Task inputs ::
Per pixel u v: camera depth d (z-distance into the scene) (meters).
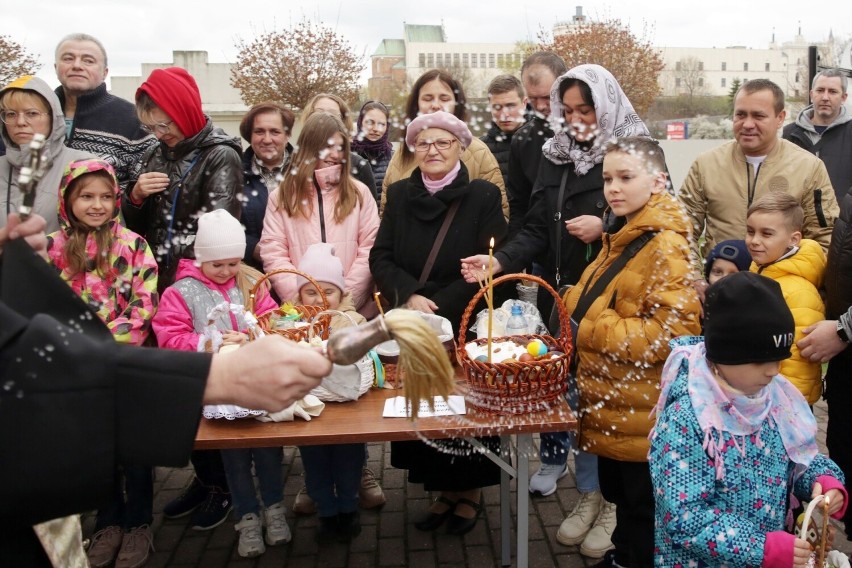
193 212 2.94
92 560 2.66
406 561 2.68
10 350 0.83
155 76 2.90
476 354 2.15
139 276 2.50
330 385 2.11
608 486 2.32
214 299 2.54
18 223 0.91
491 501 3.11
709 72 44.75
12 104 2.64
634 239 2.13
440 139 2.67
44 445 0.82
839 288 2.14
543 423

Exercise :: Would you return, unchanged, the lines from the one containing "139 276 2.50" through the end of the entries?

Reply ::
139 276 2.50
330 385 2.11
608 486 2.32
214 299 2.54
18 223 0.91
491 501 3.11
709 72 44.75
12 104 2.64
634 239 2.13
440 139 2.67
44 445 0.82
839 288 2.14
543 423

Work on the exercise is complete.